AIM OF THE TASK: Reproduce every line in the records below character for character, preserving each word's original script and spelling.

MATERIAL:

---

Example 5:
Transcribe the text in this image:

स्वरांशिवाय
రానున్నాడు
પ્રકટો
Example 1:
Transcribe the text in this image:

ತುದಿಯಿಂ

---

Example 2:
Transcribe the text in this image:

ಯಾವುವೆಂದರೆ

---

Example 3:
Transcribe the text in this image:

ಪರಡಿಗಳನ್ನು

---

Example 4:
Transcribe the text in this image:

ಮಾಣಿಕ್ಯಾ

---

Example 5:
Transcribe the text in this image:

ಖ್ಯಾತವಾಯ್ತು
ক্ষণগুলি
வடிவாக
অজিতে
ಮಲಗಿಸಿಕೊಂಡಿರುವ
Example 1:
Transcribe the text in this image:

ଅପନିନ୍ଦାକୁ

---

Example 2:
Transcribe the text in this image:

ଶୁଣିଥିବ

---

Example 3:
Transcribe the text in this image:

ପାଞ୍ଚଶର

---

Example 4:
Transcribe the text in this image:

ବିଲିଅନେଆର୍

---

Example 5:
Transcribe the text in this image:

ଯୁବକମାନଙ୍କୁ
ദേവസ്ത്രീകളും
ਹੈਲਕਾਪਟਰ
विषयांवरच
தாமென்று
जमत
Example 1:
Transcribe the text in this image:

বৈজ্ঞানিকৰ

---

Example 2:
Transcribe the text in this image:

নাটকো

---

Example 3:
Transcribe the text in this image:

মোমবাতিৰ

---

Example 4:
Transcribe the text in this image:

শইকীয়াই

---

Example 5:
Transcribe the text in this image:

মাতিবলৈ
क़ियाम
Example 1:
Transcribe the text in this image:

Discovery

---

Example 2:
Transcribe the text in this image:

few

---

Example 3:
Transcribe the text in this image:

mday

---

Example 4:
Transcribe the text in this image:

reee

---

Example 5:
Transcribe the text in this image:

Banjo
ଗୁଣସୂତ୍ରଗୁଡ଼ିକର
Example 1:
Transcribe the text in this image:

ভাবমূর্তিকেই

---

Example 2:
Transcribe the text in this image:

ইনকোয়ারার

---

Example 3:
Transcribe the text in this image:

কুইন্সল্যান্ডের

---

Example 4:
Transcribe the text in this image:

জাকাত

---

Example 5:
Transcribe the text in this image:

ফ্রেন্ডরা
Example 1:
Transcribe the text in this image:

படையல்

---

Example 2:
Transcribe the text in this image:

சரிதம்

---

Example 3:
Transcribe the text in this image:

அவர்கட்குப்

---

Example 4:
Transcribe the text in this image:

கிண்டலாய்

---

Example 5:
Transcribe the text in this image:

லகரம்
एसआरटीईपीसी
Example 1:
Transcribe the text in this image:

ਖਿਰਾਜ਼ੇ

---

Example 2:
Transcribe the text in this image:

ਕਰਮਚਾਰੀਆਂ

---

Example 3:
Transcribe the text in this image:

RESULT BELOW:
---

Example 5:
Transcribe the text in this image:

स्वरांशिवाय
రానున్నాడు
પ્રકટો
Example 1:
Transcribe the text in this image:

ತುದಿಯಿಂ

---

Example 2:
Transcribe the text in this image:

ಯಾವುವೆಂದರೆ

---

Example 3:
Transcribe the text in this image:

ಪರಡಿಗಳನ್ನು

---

Example 4:
Transcribe the text in this image:

ಮಾಣಿಕ್ಯಾ

---

Example 5:
Transcribe the text in this image:

ಖ್ಯಾತವಾಯ್ತು
ক্ষণগুলি
வடிவாக
অজিতে
ಮಲಗಿಸಿಕೊಂಡಿರುವ
Example 1:
Transcribe the text in this image:

ଅପନିନ୍ଦାକୁ

---

Example 2:
Transcribe the text in this image:

ଶୁଣିଥିବ

---

Example 3:
Transcribe the text in this image:

ପାଞ୍ଚଶର

---

Example 4:
Transcribe the text in this image:

ବିଲିଅନେଆର୍

---

Example 5:
Transcribe the text in this image:

ଯୁବକମାନଙ୍କୁ
ദേവസ്ത്രീകളും
ਹੈਲਕਾਪਟਰ
विषयांवरच
தாமென்று
जमत
Example 1:
Transcribe the text in this image:

বৈজ্ঞানিকৰ

---

Example 2:
Transcribe the text in this image:

নাটকো

---

Example 3:
Transcribe the text in this image:

মোমবাতিৰ

---

Example 4:
Transcribe the text in this image:

শইকীয়াই

---

Example 5:
Transcribe the text in this image:

মাতিবলৈ
क़ियाम
Example 1:
Transcribe the text in this image:

Discovery

---

Example 2:
Transcribe the text in this image:

few

---

Example 3:
Transcribe the text in this image:

mday

---

Example 4:
Transcribe the text in this image:

reee

---

Example 5:
Transcribe the text in this image:

Banjo
ଗୁଣସୂତ୍ରଗୁଡ଼ିକର
Example 1:
Transcribe the text in this image:

ভাবমূর্তিকেই

---

Example 2:
Transcribe the text in this image:

ইনকোয়ারার

---

Example 3:
Transcribe the text in this image:

কুইন্সল্যান্ডের

---

Example 4:
Transcribe the text in this image:

জাকাত

---

Example 5:
Transcribe the text in this image:

ফ্রেন্ডরা
Example 1:
Transcribe the text in this image:

படையல்

---

Example 2:
Transcribe the text in this image:

சரிதம்

---

Example 3:
Transcribe the text in this image:

அவர்கட்குப்

---

Example 4:
Transcribe the text in this image:

கிண்டலாய்

---

Example 5:
Transcribe the text in this image:

லகரம்
एसआरटीईपीसी
Example 1:
Transcribe the text in this image:

ਖਿਰਾਜ਼ੇ

---

Example 2:
Transcribe the text in this image:

ਕਰਮਚਾਰੀਆਂ

---

Example 3:
Transcribe the text in this image:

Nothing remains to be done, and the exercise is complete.